→ TASK DIRECTIONS:
Render every line of the material below as a numbered list, dropping any blank lines.

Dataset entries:
--------------------------------

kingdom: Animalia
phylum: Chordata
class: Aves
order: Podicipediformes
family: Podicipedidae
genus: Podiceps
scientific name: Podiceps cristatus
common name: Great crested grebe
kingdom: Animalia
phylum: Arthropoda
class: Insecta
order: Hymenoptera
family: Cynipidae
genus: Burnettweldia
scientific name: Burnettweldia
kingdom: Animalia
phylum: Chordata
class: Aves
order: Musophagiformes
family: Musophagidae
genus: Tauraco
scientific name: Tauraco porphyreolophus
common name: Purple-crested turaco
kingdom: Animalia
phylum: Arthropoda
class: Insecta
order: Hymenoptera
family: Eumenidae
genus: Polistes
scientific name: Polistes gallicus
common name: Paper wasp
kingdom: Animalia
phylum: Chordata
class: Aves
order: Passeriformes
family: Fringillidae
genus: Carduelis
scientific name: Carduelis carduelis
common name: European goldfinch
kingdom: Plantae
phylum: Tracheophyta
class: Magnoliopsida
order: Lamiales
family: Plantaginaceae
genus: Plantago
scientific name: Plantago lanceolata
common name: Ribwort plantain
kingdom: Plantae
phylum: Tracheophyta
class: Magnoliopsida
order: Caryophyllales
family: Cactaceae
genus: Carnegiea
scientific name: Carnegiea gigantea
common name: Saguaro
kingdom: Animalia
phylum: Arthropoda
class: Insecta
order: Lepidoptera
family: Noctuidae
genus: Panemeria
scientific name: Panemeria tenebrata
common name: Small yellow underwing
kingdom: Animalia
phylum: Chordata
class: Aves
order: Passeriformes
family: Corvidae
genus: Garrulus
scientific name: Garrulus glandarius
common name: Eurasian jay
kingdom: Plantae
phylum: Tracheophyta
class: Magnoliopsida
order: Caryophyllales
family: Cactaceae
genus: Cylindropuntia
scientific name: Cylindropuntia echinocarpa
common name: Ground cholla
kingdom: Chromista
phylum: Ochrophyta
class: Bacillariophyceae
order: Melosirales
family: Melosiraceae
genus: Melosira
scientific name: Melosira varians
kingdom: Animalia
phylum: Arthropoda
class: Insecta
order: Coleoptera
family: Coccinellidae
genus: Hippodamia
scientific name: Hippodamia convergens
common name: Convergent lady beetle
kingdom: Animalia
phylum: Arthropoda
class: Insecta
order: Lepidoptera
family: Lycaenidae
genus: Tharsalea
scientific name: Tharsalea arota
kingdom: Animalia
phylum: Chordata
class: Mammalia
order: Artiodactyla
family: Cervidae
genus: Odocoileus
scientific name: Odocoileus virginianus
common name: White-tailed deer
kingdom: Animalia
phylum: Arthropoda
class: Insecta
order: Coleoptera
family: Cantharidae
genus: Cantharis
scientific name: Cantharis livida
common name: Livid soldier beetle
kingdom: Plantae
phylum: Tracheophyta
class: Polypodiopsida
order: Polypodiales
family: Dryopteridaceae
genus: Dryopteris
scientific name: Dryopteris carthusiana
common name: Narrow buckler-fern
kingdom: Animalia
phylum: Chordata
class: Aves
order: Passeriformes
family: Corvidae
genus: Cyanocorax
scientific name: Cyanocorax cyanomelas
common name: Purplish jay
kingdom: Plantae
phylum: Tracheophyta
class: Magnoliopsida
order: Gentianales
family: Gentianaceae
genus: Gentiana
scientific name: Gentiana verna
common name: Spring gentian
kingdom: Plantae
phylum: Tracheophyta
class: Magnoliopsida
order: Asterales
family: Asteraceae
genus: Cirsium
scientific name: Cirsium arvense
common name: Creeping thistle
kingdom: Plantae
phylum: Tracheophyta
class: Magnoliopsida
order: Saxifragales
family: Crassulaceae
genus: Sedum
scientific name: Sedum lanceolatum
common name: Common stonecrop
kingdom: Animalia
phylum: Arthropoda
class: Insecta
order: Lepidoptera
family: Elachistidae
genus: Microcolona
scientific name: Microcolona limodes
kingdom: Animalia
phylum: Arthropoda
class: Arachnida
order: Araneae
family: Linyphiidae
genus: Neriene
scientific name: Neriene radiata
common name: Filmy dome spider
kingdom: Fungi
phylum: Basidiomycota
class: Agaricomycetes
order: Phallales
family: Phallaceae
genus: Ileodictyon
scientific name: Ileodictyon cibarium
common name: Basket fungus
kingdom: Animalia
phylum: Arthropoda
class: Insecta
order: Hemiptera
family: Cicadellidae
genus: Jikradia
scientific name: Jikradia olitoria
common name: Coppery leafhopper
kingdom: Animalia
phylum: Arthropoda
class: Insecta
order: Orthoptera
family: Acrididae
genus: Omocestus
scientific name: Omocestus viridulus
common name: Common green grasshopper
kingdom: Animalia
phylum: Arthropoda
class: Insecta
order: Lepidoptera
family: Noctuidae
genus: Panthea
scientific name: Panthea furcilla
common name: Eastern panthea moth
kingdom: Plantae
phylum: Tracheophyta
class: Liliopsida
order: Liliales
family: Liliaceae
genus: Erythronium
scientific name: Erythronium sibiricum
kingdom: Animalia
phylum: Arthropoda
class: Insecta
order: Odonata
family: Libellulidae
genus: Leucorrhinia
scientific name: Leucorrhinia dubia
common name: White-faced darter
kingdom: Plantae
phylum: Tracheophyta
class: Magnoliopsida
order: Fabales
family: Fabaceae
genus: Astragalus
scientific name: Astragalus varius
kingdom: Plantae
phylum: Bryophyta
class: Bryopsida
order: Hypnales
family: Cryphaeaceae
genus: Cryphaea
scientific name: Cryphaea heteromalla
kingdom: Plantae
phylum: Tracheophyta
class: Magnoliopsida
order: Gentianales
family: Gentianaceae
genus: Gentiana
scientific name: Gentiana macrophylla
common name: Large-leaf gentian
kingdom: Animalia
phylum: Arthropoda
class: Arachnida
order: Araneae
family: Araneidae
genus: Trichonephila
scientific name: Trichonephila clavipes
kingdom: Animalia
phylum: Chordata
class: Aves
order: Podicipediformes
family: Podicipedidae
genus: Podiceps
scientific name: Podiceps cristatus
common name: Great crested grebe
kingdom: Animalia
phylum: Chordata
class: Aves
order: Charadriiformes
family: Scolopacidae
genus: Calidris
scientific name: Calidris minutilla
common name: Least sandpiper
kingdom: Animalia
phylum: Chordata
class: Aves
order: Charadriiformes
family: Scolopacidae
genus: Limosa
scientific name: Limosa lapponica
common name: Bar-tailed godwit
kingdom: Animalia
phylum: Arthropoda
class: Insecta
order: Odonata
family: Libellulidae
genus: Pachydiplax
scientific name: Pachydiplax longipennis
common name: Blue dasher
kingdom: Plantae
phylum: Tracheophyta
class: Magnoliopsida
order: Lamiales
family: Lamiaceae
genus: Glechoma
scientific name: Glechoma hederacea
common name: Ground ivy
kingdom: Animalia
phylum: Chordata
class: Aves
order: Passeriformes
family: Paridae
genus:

--------------------------------

→ FINAL ANSWER:
1. kingdom: Animalia
2. phylum: Chordata
3. class: Aves
4. order: Podicipediformes
5. family: Podicipedidae
6. genus: Podiceps
7. scientific name: Podiceps cristatus
8. common name: Great crested grebe
9. kingdom: Animalia
10. phylum: Arthropoda
11. class: Insecta
12. order: Hymenoptera
13. family: Cynipidae
14. genus: Burnettweldia
15. scientific name: Burnettweldia
16. kingdom: Animalia
17. phylum: Chordata
18. class: Aves
19. order: Musophagiformes
20. family: Musophagidae
21. genus: Tauraco
22. scientific name: Tauraco porphyreolophus
23. common name: Purple-crested turaco
24. kingdom: Animalia
25. phylum: Arthropoda
26. class: Insecta
27. order: Hymenoptera
28. family: Eumenidae
29. genus: Polistes
30. scientific name: Polistes gallicus
31. common name: Paper wasp
32. kingdom: Animalia
33. phylum: Chordata
34. class: Aves
35. order: Passeriformes
36. family: Fringillidae
37. genus: Carduelis
38. scientific name: Carduelis carduelis
39. common name: European goldfinch
40. kingdom: Plantae
41. phylum: Tracheophyta
42. class: Magnoliopsida
43. order: Lamiales
44. family: Plantaginaceae
45. genus: Plantago
46. scientific name: Plantago lanceolata
47. common name: Ribwort plantain
48. kingdom: Plantae
49. phylum: Tracheophyta
50. class: Magnoliopsida
51. order: Caryophyllales
52. family: Cactaceae
53. genus: Carnegiea
54. scientific name: Carnegiea gigantea
55. common name: Saguaro
56. kingdom: Animalia
57. phylum: Arthropoda
58. class: Insecta
59. order: Lepidoptera
60. family: Noctuidae
61. genus: Panemeria
62. scientific name: Panemeria tenebrata
63. common name: Small yellow underwing
64. kingdom: Animalia
65. phylum: Chordata
66. class: Aves
67. order: Passeriformes
68. family: Corvidae
69. genus: Garrulus
70. scientific name: Garrulus glandarius
71. common name: Eurasian jay
72. kingdom: Plantae
73. phylum: Tracheophyta
74. class: Magnoliopsida
75. order: Caryophyllales
76. family: Cactaceae
77. genus: Cylindropuntia
78. scientific name: Cylindropuntia echinocarpa
79. common name: Ground cholla
80. kingdom: Chromista
81. phylum: Ochrophyta
82. class: Bacillariophyceae
83. order: Melosirales
84. family: Melosiraceae
85. genus: Melosira
86. scientific name: Melosira varians
87. kingdom: Animalia
88. phylum: Arthropoda
89. class: Insecta
90. order: Coleoptera
91. family: Coccinellidae
92. genus: Hippodamia
93. scientific name: Hippodamia convergens
94. common name: Convergent lady beetle
95. kingdom: Animalia
96. phylum: Arthropoda
97. class: Insecta
98. order: Lepidoptera
99. family: Lycaenidae
100. genus: Tharsalea
101. scientific name: Tharsalea arota
102. kingdom: Animalia
103. phylum: Chordata
104. class: Mammalia
105. order: Artiodactyla
106. family: Cervidae
107. genus: Odocoileus
108. scientific name: Odocoileus virginianus
109. common name: White-tailed deer
110. kingdom: Animalia
111. phylum: Arthropoda
112. class: Insecta
113. order: Coleoptera
114. family: Cantharidae
115. genus: Cantharis
116. scientific name: Cantharis livida
117. common name: Livid soldier beetle
118. kingdom: Plantae
119. phylum: Tracheophyta
120. class: Polypodiopsida
121. order: Polypodiales
122. family: Dryopteridaceae
123. genus: Dryopteris
124. scientific name: Dryopteris carthusiana
125. common name: Narrow buckler-fern
126. kingdom: Animalia
127. phylum: Chordata
128. class: Aves
129. order: Passeriformes
130. family: Corvidae
131. genus: Cyanocorax
132. scientific name: Cyanocorax cyanomelas
133. common name: Purplish jay
134. kingdom: Plantae
135. phylum: Tracheophyta
136. class: Magnoliopsida
137. order: Gentianales
138. family: Gentianaceae
139. genus: Gentiana
140. scientific name: Gentiana verna
141. common name: Spring gentian
142. kingdom: Plantae
143. phylum: Tracheophyta
144. class: Magnoliopsida
145. order: Asterales
146. family: Asteraceae
147. genus: Cirsium
148. scientific name: Cirsium arvense
149. common name: Creeping thistle
150. kingdom: Plantae
151. phylum: Tracheophyta
152. class: Magnoliopsida
153. order: Saxifragales
154. family: Crassulaceae
155. genus: Sedum
156. scientific name: Sedum lanceolatum
157. common name: Common stonecrop
158. kingdom: Animalia
159. phylum: Arthropoda
160. class: Insecta
161. order: Lepidoptera
162. family: Elachistidae
163. genus: Microcolona
164. scientific name: Microcolona limodes
165. kingdom: Animalia
166. phylum: Arthropoda
167. class: Arachnida
168. order: Araneae
169. family: Linyphiidae
170. genus: Neriene
171. scientific name: Neriene radiata
172. common name: Filmy dome spider
173. kingdom: Fungi
174. phylum: Basidiomycota
175. class: Agaricomycetes
176. order: Phallales
177. family: Phallaceae
178. genus: Ileodictyon
179. scientific name: Ileodictyon cibarium
180. common name: Basket fungus
181. kingdom: Animalia
182. phylum: Arthropoda
183. class: Insecta
184. order: Hemiptera
185. family: Cicadellidae
186. genus: Jikradia
187. scientific name: Jikradia olitoria
188. common name: Coppery leafhopper
189. kingdom: Animalia
190. phylum: Arthropoda
191. class: Insecta
192. order: Orthoptera
193. family: Acrididae
194. genus: Omocestus
195. scientific name: Omocestus viridulus
196. common name: Common green grasshopper
197. kingdom: Animalia
198. phylum: Arthropoda
199. class: Insecta
200. order: Lepidoptera
201. family: Noctuidae
202. genus: Panthea
203. scientific name: Panthea furcilla
204. common name: Eastern panthea moth
205. kingdom: Plantae
206. phylum: Tracheophyta
207. class: Liliopsida
208. order: Liliales
209. family: Liliaceae
210. genus: Erythronium
211. scientific name: Erythronium sibiricum
212. kingdom: Animalia
213. phylum: Arthropoda
214. class: Insecta
215. order: Odonata
216. family: Libellulidae
217. genus: Leucorrhinia
218. scientific name: Leucorrhinia dubia
219. common name: White-faced darter
220. kingdom: Plantae
221. phylum: Tracheophyta
222. class: Magnoliopsida
223. order: Fabales
224. family: Fabaceae
225. genus: Astragalus
226. scientific name: Astragalus varius
227. kingdom: Plantae
228. phylum: Bryophyta
229. class: Bryopsida
230. order: Hypnales
231. family: Cryphaeaceae
232. genus: Cryphaea
233. scientific name: Cryphaea heteromalla
234. kingdom: Plantae
235. phylum: Tracheophyta
236. class: Magnoliopsida
237. order: Gentianales
238. family: Gentianaceae
239. genus: Gentiana
240. scientific name: Gentiana macrophylla
241. common name: Large-leaf gentian
242. kingdom: Animalia
243. phylum: Arthropoda
244. class: Arachnida
245. order: Araneae
246. family: Araneidae
247. genus: Trichonephila
248. scientific name: Trichonephila clavipes
249. kingdom: Animalia
250. phylum: Chordata
251. class: Aves
252. order: Podicipediformes
253. family: Podicipedidae
254. genus: Podiceps
255. scientific name: Podiceps cristatus
256. common name: Great crested grebe
257. kingdom: Animalia
258. phylum: Chordata
259. class: Aves
260. order: Charadriiformes
261. family: Scolopacidae
262. genus: Calidris
263. scientific name: Calidris minutilla
264. common name: Least sandpiper
265. kingdom: Animalia
266. phylum: Chordata
267. class: Aves
268. order: Charadriiformes
269. family: Scolopacidae
270. genus: Limosa
271. scientific name: Limosa lapponica
272. common name: Bar-tailed godwit
273. kingdom: Animalia
274. phylum: Arthropoda
275. class: Insecta
276. order: Odonata
277. family: Libellulidae
278. genus: Pachydiplax
279. scientific name: Pachydiplax longipennis
280. common name: Blue dasher
281. kingdom: Plantae
282. phylum: Tracheophyta
283. class: Magnoliopsida
284. order: Lamiales
285. family: Lamiaceae
286. genus: Glechoma
287. scientific name: Glechoma hederacea
288. common name: Ground ivy
289. kingdom: Animalia
290. phylum: Chordata
291. class: Aves
292. order: Passeriformes
293. family: Paridae
294. genus:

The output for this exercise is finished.